### Request
Please copy out each of the entries below word for word, leaving out the pictures.

### Listed records
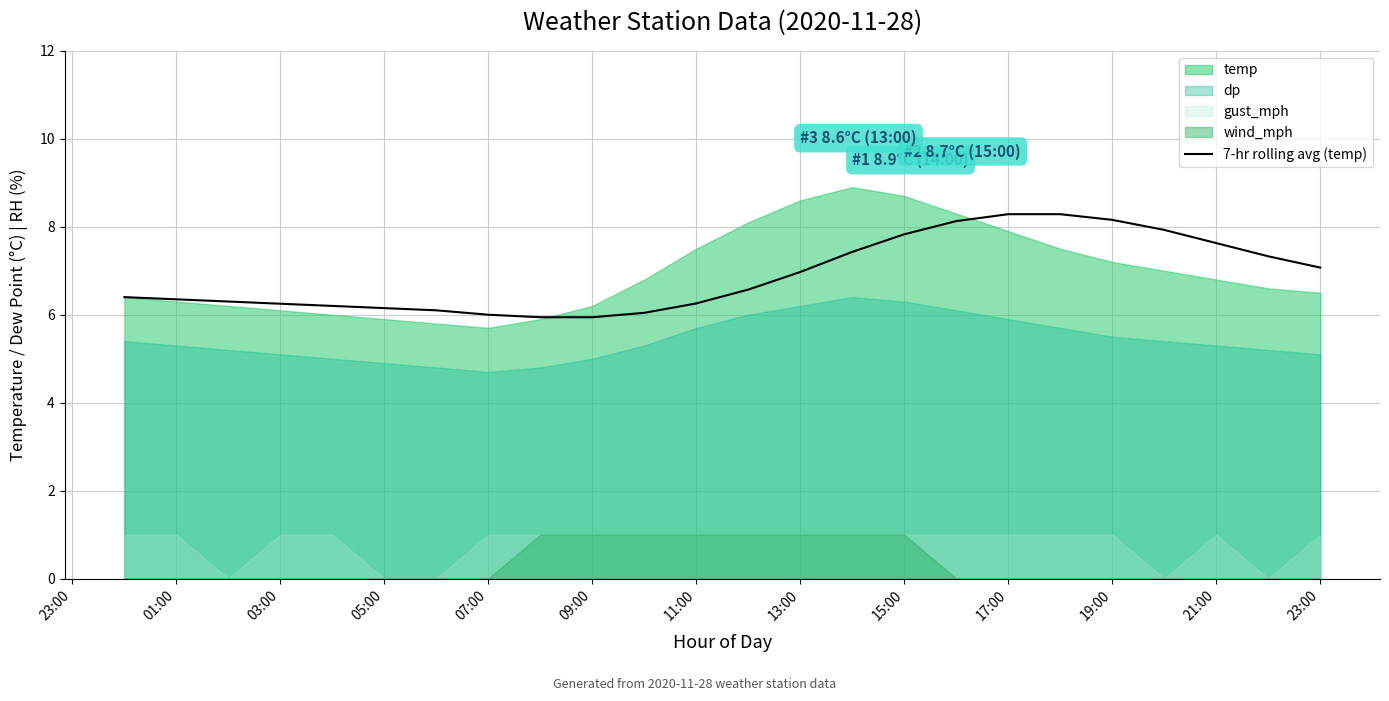

What is the lowest value of the 7-hr rolling avg (temp) series?

5.9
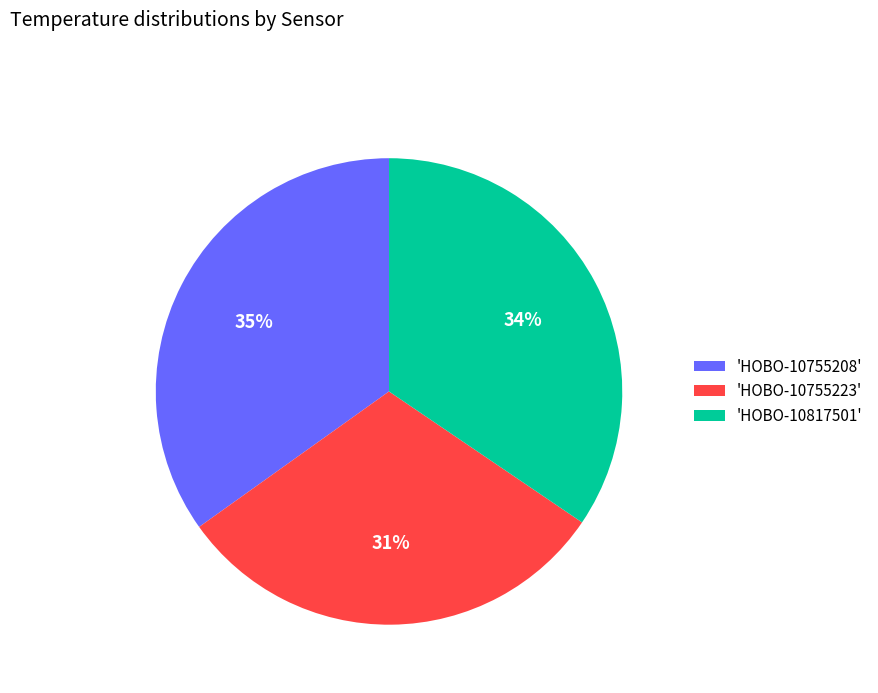

Count the number of slices in the pie.

3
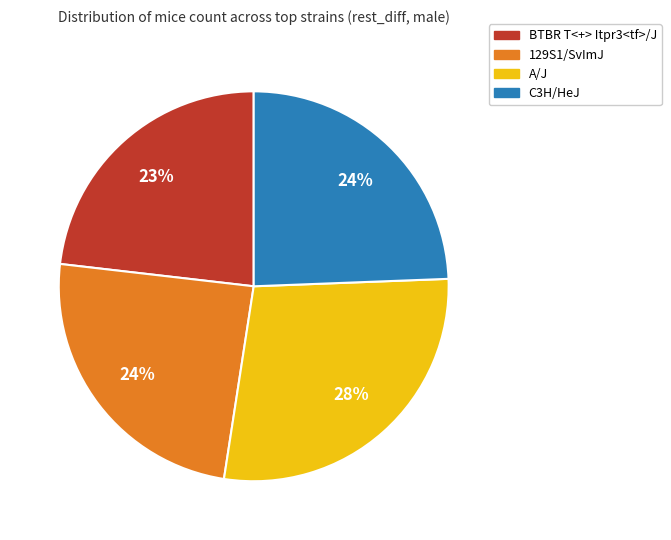

To the nearest percent, what is the average slice percentage?

25%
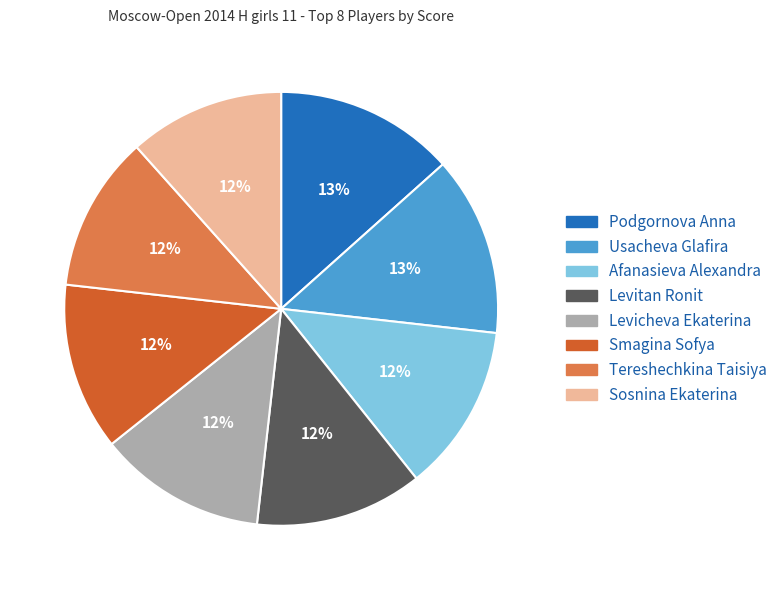

To the nearest percent, what portion does Sosnina Ekaterina represent?

12%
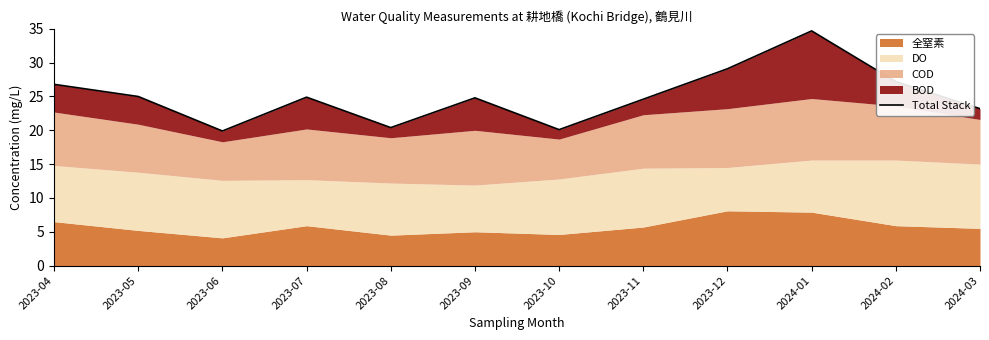

How many values exceed 24?

8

### Response to the exercise
What is the lowest value of the 7-hr rolling avg (temp) series?

5.9

Count the number of slices in the pie.

3

To the nearest percent, what is the average slice percentage?

25%

To the nearest percent, what portion does Sosnina Ekaterina represent?

12%

How many values exceed 24?

8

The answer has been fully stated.